**ENTRIES PROVIDED**.
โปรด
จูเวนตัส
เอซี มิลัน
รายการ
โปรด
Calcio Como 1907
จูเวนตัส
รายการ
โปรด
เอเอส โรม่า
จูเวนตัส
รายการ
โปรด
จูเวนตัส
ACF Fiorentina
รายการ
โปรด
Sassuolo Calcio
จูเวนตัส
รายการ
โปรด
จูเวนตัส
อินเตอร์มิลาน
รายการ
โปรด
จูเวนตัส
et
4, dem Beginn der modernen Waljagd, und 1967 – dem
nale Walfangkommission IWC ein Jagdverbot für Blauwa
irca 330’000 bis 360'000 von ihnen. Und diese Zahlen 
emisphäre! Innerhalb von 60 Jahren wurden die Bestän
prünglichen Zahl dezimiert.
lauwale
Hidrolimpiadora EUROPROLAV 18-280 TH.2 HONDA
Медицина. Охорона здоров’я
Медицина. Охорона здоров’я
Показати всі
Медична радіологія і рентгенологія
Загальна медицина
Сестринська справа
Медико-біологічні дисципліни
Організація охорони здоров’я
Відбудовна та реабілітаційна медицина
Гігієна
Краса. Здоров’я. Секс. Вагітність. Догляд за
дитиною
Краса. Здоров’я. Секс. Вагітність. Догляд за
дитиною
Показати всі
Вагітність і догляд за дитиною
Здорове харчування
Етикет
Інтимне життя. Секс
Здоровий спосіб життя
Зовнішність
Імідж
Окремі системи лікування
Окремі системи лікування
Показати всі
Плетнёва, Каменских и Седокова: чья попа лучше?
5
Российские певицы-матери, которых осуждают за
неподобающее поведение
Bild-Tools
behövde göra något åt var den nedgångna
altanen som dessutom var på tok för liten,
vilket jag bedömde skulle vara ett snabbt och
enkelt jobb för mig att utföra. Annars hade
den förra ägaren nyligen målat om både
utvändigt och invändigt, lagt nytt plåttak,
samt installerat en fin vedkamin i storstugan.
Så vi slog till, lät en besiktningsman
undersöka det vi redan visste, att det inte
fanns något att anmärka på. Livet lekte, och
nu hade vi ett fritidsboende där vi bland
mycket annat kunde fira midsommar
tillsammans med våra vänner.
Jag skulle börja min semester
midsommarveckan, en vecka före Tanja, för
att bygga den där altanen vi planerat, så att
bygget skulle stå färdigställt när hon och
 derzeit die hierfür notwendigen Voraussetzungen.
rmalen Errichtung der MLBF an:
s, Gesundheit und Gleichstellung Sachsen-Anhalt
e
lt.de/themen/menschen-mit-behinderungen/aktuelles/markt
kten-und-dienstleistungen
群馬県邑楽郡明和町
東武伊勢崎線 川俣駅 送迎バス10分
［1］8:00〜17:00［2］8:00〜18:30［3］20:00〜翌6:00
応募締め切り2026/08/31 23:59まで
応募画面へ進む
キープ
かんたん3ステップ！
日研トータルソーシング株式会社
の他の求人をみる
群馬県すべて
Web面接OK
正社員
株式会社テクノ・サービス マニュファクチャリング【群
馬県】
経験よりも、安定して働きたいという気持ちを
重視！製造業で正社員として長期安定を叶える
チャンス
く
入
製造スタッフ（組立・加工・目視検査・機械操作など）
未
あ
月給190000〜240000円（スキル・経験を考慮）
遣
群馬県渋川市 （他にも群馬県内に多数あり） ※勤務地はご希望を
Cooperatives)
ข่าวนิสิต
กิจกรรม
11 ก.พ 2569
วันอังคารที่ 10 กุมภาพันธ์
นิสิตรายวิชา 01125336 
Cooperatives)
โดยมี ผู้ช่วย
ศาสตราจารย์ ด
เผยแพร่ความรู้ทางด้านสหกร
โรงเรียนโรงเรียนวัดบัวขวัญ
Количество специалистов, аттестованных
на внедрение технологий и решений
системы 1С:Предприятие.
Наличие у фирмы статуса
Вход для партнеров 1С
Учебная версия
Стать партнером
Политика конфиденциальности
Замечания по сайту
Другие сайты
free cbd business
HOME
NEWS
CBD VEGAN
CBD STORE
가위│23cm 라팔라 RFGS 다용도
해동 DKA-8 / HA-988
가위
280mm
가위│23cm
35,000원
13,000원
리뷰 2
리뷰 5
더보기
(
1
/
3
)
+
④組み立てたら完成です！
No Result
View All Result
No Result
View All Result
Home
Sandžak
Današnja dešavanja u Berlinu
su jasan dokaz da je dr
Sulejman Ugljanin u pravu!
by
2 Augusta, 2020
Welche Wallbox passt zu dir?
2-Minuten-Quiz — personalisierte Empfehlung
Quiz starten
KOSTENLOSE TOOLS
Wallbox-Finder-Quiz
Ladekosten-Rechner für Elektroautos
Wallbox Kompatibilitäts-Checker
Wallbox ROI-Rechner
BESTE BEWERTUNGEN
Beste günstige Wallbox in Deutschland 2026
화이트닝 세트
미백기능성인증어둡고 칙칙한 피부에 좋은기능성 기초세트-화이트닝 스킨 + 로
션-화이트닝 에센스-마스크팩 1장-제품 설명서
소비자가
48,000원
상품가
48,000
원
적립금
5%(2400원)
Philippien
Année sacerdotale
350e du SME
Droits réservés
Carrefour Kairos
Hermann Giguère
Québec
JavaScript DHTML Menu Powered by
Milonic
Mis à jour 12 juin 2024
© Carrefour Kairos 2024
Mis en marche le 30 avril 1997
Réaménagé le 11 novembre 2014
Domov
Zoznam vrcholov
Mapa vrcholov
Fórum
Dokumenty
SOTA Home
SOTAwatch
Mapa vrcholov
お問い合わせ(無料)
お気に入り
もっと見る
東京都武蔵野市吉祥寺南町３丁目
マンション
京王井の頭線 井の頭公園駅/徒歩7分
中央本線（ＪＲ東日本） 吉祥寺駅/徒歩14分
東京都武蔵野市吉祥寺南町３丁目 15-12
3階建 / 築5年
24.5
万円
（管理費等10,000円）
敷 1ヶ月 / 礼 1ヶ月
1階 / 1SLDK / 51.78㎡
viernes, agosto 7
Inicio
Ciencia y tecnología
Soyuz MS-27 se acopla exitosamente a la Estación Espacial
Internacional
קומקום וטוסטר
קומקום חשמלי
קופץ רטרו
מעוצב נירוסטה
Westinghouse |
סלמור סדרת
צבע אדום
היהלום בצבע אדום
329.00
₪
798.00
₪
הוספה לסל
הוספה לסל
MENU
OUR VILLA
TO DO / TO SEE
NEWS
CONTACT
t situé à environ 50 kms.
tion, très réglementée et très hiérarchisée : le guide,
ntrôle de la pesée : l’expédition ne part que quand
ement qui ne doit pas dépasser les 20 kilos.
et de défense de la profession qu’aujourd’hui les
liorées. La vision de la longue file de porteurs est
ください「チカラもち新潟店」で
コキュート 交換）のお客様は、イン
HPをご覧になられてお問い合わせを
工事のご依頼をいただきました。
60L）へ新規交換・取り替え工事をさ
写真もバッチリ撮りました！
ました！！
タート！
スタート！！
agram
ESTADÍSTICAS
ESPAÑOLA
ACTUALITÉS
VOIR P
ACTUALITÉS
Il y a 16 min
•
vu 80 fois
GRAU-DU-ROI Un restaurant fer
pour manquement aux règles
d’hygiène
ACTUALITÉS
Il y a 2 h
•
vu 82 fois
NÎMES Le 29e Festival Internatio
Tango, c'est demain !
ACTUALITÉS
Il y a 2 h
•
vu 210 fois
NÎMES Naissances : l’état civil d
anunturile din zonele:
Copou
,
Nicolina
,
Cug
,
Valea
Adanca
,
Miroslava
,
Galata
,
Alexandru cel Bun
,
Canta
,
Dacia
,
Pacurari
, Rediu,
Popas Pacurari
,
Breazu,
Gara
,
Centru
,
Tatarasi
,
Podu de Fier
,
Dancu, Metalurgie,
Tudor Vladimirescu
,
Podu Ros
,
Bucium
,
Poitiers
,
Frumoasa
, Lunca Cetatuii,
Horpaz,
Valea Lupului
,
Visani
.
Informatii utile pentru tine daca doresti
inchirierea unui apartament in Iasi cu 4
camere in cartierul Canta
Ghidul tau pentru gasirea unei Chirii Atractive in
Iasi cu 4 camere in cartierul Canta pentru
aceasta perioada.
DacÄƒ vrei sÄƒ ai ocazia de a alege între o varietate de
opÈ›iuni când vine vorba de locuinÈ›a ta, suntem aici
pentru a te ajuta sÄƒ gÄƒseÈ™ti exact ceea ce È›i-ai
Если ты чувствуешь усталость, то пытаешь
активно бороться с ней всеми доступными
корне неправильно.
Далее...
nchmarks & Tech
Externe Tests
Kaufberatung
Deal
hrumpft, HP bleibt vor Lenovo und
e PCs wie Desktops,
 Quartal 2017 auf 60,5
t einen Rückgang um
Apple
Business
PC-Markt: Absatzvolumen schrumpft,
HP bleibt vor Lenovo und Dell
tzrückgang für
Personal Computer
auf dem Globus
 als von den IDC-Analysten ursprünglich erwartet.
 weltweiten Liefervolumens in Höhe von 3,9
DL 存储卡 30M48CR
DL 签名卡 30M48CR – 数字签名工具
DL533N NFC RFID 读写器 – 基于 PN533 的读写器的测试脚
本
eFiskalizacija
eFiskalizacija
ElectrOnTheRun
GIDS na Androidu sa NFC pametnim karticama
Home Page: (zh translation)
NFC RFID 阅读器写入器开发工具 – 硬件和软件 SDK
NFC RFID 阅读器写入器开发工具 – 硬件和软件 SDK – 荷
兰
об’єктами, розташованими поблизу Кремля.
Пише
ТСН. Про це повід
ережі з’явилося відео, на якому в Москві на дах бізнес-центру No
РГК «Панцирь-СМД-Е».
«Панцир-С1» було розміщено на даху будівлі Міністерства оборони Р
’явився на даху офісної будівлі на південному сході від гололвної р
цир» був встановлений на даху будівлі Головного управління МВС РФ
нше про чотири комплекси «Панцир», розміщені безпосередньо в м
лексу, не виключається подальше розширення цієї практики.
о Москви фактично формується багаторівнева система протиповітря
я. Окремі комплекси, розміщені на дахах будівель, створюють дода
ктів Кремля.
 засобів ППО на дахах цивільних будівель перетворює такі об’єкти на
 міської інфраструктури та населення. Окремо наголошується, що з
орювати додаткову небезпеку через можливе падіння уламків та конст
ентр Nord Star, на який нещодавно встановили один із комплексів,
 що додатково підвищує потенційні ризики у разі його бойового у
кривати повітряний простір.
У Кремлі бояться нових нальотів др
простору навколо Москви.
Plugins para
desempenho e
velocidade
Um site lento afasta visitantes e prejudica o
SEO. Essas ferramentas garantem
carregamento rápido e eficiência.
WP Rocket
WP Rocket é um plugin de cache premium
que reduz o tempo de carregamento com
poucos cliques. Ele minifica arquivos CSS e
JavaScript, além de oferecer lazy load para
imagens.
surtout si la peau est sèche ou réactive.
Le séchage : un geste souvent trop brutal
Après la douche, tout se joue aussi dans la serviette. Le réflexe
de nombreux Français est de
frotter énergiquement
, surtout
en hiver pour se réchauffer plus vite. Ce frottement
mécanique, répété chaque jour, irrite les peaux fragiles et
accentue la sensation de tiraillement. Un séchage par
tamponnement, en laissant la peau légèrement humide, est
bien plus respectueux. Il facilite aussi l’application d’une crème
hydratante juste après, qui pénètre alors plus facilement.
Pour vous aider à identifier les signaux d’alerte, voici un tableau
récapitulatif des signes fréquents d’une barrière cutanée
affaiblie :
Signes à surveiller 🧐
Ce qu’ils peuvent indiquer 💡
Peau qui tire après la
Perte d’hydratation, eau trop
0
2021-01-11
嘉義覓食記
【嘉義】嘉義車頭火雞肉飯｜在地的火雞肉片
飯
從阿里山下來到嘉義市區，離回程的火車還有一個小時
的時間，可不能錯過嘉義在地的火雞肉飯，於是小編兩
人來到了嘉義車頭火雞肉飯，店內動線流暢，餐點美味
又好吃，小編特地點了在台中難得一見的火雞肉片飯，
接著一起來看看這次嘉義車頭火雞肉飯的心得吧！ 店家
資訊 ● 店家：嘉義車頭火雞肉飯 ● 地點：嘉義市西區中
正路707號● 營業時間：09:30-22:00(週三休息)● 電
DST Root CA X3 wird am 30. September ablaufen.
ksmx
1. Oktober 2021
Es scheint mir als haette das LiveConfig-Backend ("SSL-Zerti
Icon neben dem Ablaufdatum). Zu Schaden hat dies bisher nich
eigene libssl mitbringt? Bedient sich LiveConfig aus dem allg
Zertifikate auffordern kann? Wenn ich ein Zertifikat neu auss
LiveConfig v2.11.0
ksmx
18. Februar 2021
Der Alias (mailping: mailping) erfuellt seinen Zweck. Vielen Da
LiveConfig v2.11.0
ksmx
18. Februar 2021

**ABOUT THIS EXERCISE**.
An exact copy of the lines above, from the one containing "enkelt jobb för mig att utföra. Annars hade" through the one containing "วันอังคารที่ 10 กุมภาพันธ์", is the whole of the answer.

**RESPONSE TO THIS EXERCISE**.
enkelt jobb för mig att utföra. Annars hade
den förra ägaren nyligen målat om både
utvändigt och invändigt, lagt nytt plåttak,
samt installerat en fin vedkamin i storstugan.
Så vi slog till, lät en besiktningsman
undersöka det vi redan visste, att det inte
fanns något att anmärka på. Livet lekte, och
nu hade vi ett fritidsboende där vi bland
mycket annat kunde fira midsommar
tillsammans med våra vänner.
Jag skulle börja min semester
midsommarveckan, en vecka före Tanja, för
att bygga den där altanen vi planerat, så att
bygget skulle stå färdigställt när hon och
 derzeit die hierfür notwendigen Voraussetzungen.
rmalen Errichtung der MLBF an:
s, Gesundheit und Gleichstellung Sachsen-Anhalt
e
lt.de/themen/menschen-mit-behinderungen/aktuelles/markt
kten-und-dienstleistungen
群馬県邑楽郡明和町
東武伊勢崎線 川俣駅 送迎バス10分
［1］8:00〜17:00［2］8:00〜18:30［3］20:00〜翌6:00
応募締め切り2026/08/31 23:59まで
応募画面へ進む
キープ
かんたん3ステップ！
日研トータルソーシング株式会社
の他の求人をみる
群馬県すべて
Web面接OK
正社員
株式会社テクノ・サービス マニュファクチャリング【群
馬県】
経験よりも、安定して働きたいという気持ちを
重視！製造業で正社員として長期安定を叶える
チャンス
く
入
製造スタッフ（組立・加工・目視検査・機械操作など）
未
あ
月給190000〜240000円（スキル・経験を考慮）
遣
群馬県渋川市 （他にも群馬県内に多数あり） ※勤務地はご希望を
Cooperatives)
ข่าวนิสิต
กิจกรรม
11 ก.พ 2569
วันอังคารที่ 10 กุมภาพันธ์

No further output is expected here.